Gradually evidences of mental and physical disturbance began to appear. The watch was so closely kept that no food or drink reached the child, and she did not ask for any.

"At 10 P.M.," to quote the language of the journal kept by the sister nurse, "she was restless and threw her arms about. She was very cold, and the nurses put warm flannels on her. This was the last day on which she passed urine."

Thursday, December 16, 3 A.M.—She was rolling from one side of the bed to the other. At half-past three she wished the bed made, and they made it. She was looking very pale and anxious. Her eyes were sunk and her nose pinched, and the cheek bones were prominent. Her arms and hands were cold, her feet and legs were the same. Ann Jones, one of the nurses, says in her memoranda, "She was very restless and appeared to me to be sinking. Her lips were very dry, and her mouth seemed parched." The peculiar smell (the starvation smell) about the bed was so strong as to make the sister nurse quite ill.

At 11 A.M., the vicar saw her and told the parents that the child was gradually failing, and suggested to them the propriety of sending the nurses away and giving her a chance to obtain food, but they refused, saying that there was nothing to do but what the nurses were doing, and that they had seen her quite as weak before. The parents were urged by others to give up the fight by sending the nurses away, but they refused on the ground that want of food had nothing to do with the symptoms, and that she would not eat whether the nurses were there or not.

Ann Jones subsequently testified before the coroner: "Before one and two o'clock on Thursday afternoon (Dec. 16), she kept talking to herself.
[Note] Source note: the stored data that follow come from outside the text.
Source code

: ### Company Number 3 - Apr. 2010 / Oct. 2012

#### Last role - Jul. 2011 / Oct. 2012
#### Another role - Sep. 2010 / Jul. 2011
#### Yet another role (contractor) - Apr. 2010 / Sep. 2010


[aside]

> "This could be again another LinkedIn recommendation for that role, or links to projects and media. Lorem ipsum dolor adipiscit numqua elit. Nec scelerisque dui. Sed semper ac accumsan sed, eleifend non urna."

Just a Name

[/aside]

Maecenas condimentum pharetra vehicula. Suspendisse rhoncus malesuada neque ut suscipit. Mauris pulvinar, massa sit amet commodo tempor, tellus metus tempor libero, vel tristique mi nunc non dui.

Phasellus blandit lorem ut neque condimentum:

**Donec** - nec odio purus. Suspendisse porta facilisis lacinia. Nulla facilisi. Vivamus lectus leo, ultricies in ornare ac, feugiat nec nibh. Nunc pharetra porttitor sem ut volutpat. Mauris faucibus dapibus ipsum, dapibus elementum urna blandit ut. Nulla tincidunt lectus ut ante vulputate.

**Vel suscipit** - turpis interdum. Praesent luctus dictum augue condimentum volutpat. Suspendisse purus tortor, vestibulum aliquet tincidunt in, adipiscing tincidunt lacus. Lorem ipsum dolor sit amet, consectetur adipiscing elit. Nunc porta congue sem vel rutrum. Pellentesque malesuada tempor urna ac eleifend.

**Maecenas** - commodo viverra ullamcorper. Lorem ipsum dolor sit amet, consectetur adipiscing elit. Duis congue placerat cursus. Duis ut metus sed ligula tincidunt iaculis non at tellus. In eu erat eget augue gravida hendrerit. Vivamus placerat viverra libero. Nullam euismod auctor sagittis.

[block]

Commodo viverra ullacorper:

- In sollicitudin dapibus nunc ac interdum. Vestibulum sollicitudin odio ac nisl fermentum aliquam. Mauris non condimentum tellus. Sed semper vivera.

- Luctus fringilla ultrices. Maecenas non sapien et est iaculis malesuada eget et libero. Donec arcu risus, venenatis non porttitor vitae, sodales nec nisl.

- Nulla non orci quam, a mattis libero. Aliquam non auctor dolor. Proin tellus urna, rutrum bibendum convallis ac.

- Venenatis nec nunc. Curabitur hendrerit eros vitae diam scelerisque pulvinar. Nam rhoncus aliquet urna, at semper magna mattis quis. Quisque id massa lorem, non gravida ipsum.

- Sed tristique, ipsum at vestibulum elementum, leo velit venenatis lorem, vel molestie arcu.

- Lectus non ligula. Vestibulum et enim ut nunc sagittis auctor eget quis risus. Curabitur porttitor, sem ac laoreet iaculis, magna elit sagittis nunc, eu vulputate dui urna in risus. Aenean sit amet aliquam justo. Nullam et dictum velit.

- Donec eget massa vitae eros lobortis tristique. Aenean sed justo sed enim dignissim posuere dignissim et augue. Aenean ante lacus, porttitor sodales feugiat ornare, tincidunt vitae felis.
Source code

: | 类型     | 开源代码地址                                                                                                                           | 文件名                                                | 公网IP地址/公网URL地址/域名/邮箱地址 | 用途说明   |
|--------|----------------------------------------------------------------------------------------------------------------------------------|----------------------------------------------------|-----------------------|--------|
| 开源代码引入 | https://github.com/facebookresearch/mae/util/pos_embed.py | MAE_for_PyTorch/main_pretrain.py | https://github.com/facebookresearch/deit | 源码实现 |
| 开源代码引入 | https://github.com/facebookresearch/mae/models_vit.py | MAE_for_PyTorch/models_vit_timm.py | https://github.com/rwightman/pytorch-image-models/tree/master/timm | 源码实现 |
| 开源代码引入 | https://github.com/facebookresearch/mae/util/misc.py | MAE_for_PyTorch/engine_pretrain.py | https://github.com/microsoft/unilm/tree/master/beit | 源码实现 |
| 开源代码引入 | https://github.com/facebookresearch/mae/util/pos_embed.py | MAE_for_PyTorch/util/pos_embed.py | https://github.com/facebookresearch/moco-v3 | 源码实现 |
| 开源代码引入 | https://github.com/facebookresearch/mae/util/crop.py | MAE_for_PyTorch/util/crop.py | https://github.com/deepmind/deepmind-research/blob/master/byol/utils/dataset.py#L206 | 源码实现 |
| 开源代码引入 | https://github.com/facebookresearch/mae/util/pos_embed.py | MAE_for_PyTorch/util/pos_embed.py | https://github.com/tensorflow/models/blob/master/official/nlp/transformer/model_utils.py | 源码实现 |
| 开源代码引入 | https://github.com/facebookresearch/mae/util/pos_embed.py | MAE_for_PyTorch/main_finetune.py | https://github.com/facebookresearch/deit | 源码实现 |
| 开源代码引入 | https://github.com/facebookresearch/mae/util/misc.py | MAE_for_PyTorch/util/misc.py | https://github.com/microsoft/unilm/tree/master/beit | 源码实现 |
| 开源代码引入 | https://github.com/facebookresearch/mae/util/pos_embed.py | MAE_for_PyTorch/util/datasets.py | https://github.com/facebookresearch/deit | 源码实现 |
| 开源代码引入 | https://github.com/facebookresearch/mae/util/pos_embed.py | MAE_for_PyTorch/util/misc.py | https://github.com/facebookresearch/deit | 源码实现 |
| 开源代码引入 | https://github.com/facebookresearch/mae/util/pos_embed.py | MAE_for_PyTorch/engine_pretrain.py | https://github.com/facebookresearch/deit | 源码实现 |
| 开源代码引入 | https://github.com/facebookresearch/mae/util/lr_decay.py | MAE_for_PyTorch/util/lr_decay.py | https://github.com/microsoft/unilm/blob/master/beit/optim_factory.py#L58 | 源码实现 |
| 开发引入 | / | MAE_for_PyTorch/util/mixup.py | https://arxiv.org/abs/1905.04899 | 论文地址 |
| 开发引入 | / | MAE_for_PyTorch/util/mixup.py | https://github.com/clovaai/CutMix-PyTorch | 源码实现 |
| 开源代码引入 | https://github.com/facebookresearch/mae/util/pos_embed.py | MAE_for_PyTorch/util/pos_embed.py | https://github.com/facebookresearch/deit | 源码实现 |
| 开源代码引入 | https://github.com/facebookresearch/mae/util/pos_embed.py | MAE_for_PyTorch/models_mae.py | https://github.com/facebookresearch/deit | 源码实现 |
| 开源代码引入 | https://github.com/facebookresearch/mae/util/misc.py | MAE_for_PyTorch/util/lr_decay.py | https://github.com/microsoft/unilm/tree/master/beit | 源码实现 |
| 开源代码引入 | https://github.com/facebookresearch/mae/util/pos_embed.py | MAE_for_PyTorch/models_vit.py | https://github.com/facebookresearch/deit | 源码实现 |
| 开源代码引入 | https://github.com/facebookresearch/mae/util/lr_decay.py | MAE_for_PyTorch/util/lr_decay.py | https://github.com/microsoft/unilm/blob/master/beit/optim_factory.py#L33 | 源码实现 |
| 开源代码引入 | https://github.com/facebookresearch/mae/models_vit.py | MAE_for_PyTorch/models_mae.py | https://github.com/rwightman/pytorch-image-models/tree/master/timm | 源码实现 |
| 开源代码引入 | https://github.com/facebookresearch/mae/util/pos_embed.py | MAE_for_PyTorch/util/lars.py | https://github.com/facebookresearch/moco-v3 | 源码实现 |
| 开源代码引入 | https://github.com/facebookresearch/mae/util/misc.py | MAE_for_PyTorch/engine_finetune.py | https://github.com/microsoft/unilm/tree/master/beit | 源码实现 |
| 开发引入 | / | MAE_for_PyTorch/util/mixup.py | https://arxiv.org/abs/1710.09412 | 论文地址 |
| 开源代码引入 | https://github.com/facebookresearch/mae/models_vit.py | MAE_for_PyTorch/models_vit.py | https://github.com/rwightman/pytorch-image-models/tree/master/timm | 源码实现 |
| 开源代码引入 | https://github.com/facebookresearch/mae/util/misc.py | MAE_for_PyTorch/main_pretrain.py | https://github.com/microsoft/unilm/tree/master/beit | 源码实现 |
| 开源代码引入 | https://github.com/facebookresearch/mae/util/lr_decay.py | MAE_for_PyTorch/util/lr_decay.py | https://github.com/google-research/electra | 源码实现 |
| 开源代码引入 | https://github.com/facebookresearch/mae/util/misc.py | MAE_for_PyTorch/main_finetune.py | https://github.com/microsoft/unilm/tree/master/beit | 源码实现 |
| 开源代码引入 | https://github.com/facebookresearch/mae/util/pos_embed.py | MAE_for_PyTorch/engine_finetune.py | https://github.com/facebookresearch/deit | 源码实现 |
I could not understand whether she was speaking Welsh or English. Up to that time I could understand her. She pointed her fingers at some books; I gave her one, but she took no notice of it; she was not able to read it. Both parents were then told the girl was dying."

Repeatedly they were begged to withdraw the nurses, and again and again they refused, saying there was no occasion—that she had often been in that way, that it was not from want of food, etc. The girl became weaker and weaker; low, muttering delirium ensued, and on the 17th of December, 1869, at about half-past three o'clock, P.M., the "Welsh Fasting Girl" died, actually starved to death, in the middle of the nineteenth century and in one of the most Christian and civilized countries of the world!

But this was not the end. Public opinion was much excited both against those who had sanctioned and conducted what appeared to have been a senseless and cruel experiment, and against the father and mother who had wilfully and persistently refused to allow food to be given to the dying child. A coroner's inquest was held, and the coroner appears to have made a very satisfactory charge to the jury after the rendition of the testimony. He said there could be no doubt of the child having died of starvation, and that the responsibility rested with the father, who had knowingly and designedly failed to cause his child to take food. The mother was not responsible unless it could be shown that she had been given food for the child by the father, and had withheld it from her. It was marvellous, he said, how the father could have made out such a story—such a hideous mass of nonsense, as he had under oath attempted to impose on the jury.

The jury deliberated for a quarter of an hour, and then returned a verdict of "Died from starvation, caused by negligence to induce the child to take food on the part of the father;" which constituted manslaughter.

Evan Jacob was therefore arrested. But the Secretary of State for the Home Department took the matter up and determined that the proceedings should go farther than the local authorities intended. At first it was contemplated to indict the members of the General Committee for conspiracy, but it was finally concluded to include only the medical gentlemen who had accepted the responsibility of superintending the watching, as well as both parents of the deceased child.

The initial proceeding took place before a full bench of magistrates, and continued eight days. The Crown and the accused had eminent counsel, and many witnesses were examined. At the conclusion of the inquiry the presiding magistrate announced that it had been determined by the court that no case had been made out against the physicians, who had not been shown to have undertaken any other duty than that of advising the nurses, and that it did not appear that their advice had been asked. As to the father and mother the court had decided to send them both for trial for manslaughter, at the next assizes. In due time they were arraigned, they pleaded not guilty, but after being defended by able counsel, the jury, after an absence of about half an hour, returned with a verdict of guilty against both the prisoners, but with a recommendation of the mother to the merciful consideration of the court, on the ground that she was under the control of her husband. The man protested his innocence, and the woman "buried her face in her shawl and wept bitterly."